Excuse my terminology, not sure what the actual translations are.

Find a simple (no holes in it), closed, positively oriented, continuously differentiable curve T in the plane such that:

[tex]\int_{T}(4y^3+y^2x-4y)dx + (8x +x^2y-x^3)dy[/tex]

is as big as possible, finally calculate the value of the integral.

The attempt at a solution
I used Green's Theorem to get a rather simple (or so I figured) expression:
[tex]12\iint_{D}1-(\frac{x^2}{4}+y^2)dxdy[/tex]
This made it clear (I presume) that I wanted the ellipse satisfying the equation [tex]1 \leq \frac{x^2}{4}+y^2[/tex]
Then I parametrised it with
[tex] x = 2cos\theta [/tex]
[tex] y = sin\theta[/tex]

And got
[tex]12 \cdot 2\iint r(1-r^3)drd\theta[/tex]

With the 2 and extra r due to the Jacobian determinant. Solved it with [tex]0 \leq \theta \pi[/tex] and [tex]0 \leq r \leq 1[/tex].

I get 6pi, done it numerous times and it stays at 6pi. The answer should be 12pi. Any idea where I'm messing up? I haven't really parametrized an ellipse for a while but I don't remember there being any oddities there, though I guess that's an area where I could have messed up. Quite google search lead me to believe it's not it though, so really not sure.

 

[LCKurtz]

Homework Statement

Excuse my terminology, not sure what the actual translations are.

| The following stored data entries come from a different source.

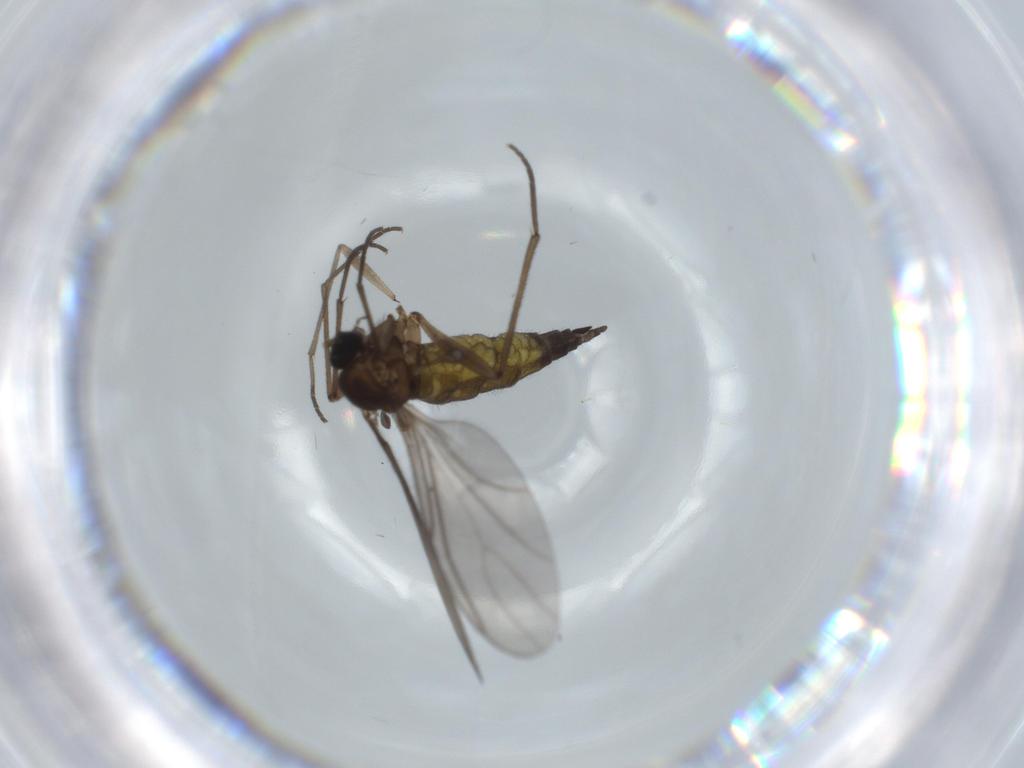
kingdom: Animalia
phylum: Arthropoda
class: Insecta
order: Diptera
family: Sciaridae
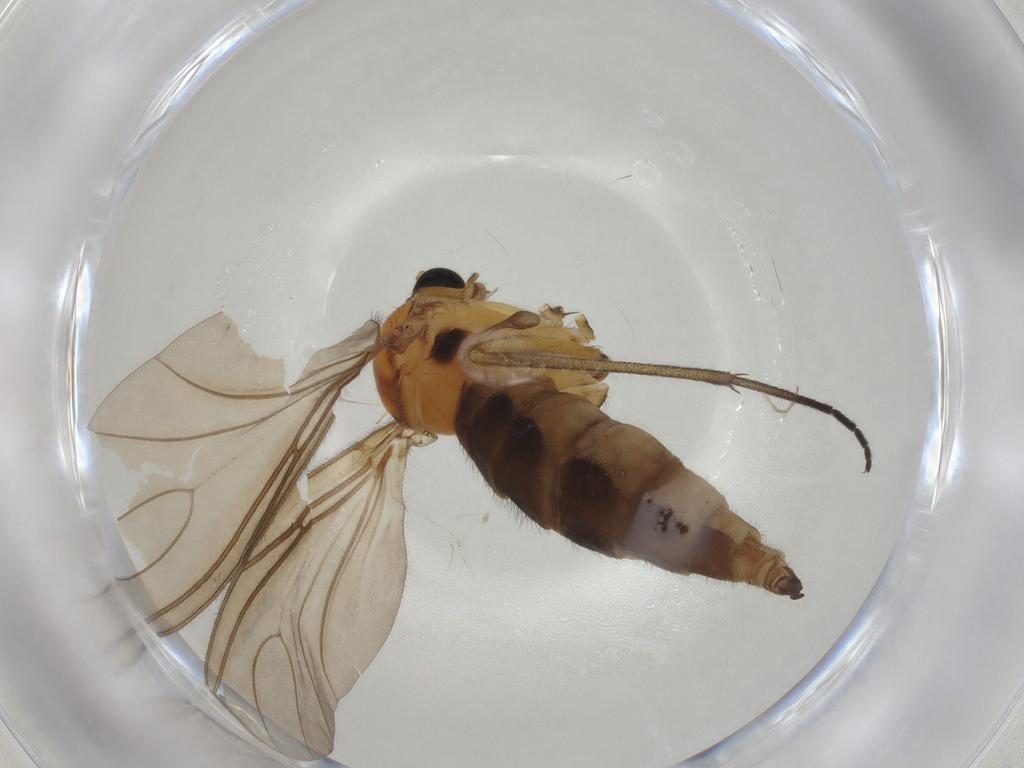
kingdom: Animalia
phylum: Arthropoda
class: Insecta
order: Diptera
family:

Find a simple (no holes in it), closed, positively oriented, continuously differentiable curve T in the plane such that:

[tex]\int_{T}(4y^3+y^2x-4y)dx + (8x +x^2y-x^3)dy[/tex]

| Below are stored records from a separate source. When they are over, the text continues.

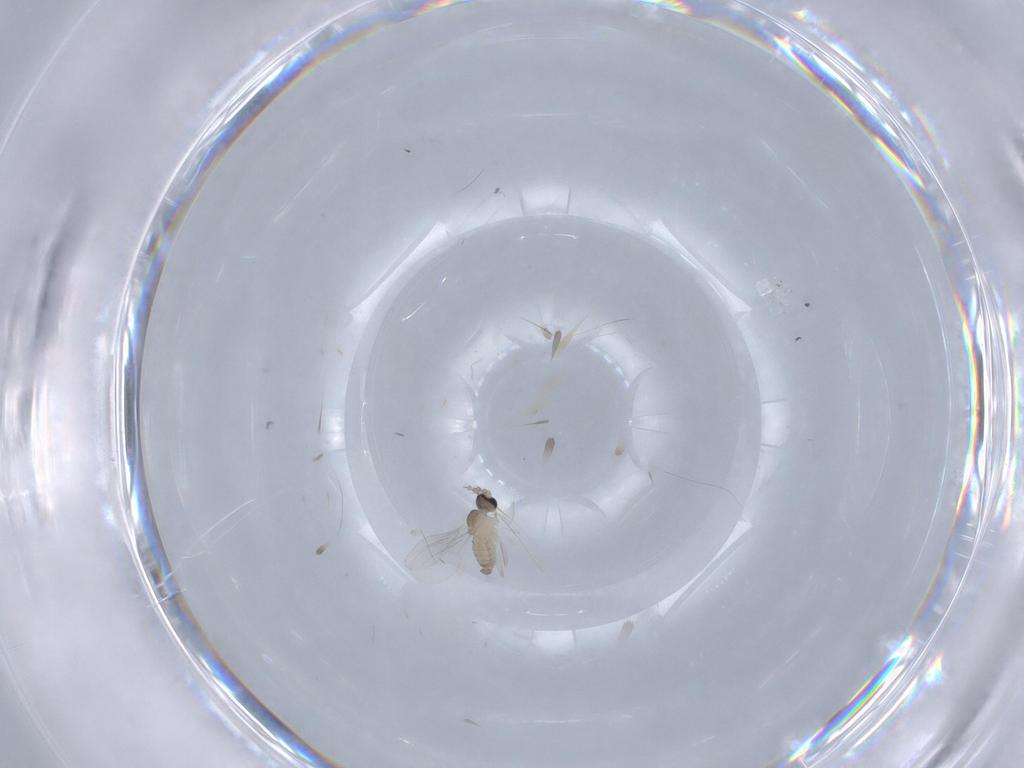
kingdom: Animalia
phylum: Arthropoda
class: Insecta
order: Diptera
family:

is as big as possible, finally calculate the value of the integral.

The attempt at a solution
I used Green's Theorem to get a rather simple (or so I figured) expression:
[tex]12\iint_{D}1-(\frac{x^2}{4}+y^2)dxdy[/tex]
This made it clear (I presume) that I wanted the ellipse satisfying the equation [tex]1 \leq \frac{x^2}{4}+y^2[/tex]

No. You want the region where the integrand is positive, which is the inside of that ellipse, not the exterior as you have written.

And got
[tex]12 \cdot 2\iint r(1-r^3)drd\theta[/tex]

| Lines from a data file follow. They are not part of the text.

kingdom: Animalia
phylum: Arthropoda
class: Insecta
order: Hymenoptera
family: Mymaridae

With the 2 and extra r due to the Jacobian determinant. Solved it with [tex]0 \leq \theta \pi[/tex] ##\color{red}{2\pi}##? and [tex]0 \leq r \leq 1[/tex].

Apparently you did integrate over the interior of the ellipse. That integral is correct and when I evaluate it I get ##12\pi##.

 

[SammyS]

...

And got
[tex]12 \cdot 2\iint r(1-r^3)drd\theta[/tex]
...

Why is the integrand r(1 - r³) ?

Shouldn't it be r(1 - r²), or am I overlooking something?

 

[LCKurtz]

Why is the integrand r(1 - r³) ?

Shouldn't it be r(1 - r²), or am I overlooking something?

You are right, I missed that when I read his proof. The integrand should be ##r-r^3##, which is how you get the ##12\pi##.

 

[usn7564]

God, I need to proof read next time I make a topic. It was [tex]r-r^3[/tex] though I can find my error I believe. I integrated [tex]0 \leq \theta \leq \pi[/tex] thinking that's the part of the integral that will give me a positive value. Come to think of it that makes less sense when I'm not doing a regular single variable integral, how silly of me. Just slipped my mind that I was working with the domain and not 'everything' so to speak.

Thanks a lot. Won't make that mistake again.